Far-Field Perfect Laguerre-Gaussian Beam

We propose a class of vortex beam-the Far-Field Perfect Laguerre-Gaussian Beam (FFPLGB)- which achieves perfect property at the receiving plane in the far-field. Specifically, the beam radius of the FFPLGB is almost invulnerable to orbital angular momentum (OAM), and its radial orders have a minimal impact on the beam radius. We also provide a distance formula that determines the position at which the FFFPLGB begins to acquire its perfect property. This distance formula can improve the practical implementation and operation of the FFPLGB. Quantitative research findings show that the FFPLGB, owing to its unique multi-ring structure, possesses more superior perfect property compared to classical perfect vortex beam.
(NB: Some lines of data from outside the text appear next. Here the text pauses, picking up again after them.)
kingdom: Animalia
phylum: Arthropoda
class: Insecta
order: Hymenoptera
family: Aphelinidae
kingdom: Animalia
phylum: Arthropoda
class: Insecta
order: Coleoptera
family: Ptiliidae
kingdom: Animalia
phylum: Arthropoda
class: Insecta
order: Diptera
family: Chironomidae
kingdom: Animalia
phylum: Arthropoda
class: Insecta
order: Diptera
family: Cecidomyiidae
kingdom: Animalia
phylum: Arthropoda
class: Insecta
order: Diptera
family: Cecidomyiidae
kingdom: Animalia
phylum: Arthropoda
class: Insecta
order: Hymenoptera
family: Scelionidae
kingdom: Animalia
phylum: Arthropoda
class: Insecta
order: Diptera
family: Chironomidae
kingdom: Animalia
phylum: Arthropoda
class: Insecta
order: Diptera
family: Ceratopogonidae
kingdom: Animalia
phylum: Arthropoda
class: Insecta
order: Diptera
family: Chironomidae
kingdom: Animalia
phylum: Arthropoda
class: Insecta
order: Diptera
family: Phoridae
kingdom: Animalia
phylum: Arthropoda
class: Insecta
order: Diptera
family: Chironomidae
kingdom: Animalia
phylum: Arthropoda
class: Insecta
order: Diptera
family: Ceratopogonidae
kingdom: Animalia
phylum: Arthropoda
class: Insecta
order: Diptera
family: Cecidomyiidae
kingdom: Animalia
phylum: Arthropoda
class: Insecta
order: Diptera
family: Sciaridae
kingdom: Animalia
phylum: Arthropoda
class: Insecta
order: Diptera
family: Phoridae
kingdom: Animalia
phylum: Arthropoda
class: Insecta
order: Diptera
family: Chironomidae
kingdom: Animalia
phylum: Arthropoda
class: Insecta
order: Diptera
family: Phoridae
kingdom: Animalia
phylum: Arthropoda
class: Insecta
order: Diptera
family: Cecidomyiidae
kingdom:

Compared to the declining received probability of Laguerre-Gaussian beam (LGB) with increasing OAM mode, FFPLGB demonstrates the ability to maintain similar OAM spectrum distributions across different OAM modes. Furthermore, the OAM spectrum distribution of FFPLGB remains largely invariant to changes in radial orders, highlighting its robustness and superior performance in optical applications. The perfect property of the FFPLGB effectively surmount the limitations encountered by conventional high-order LGB in various optical applications, and introduce a new developmental direction for LGB.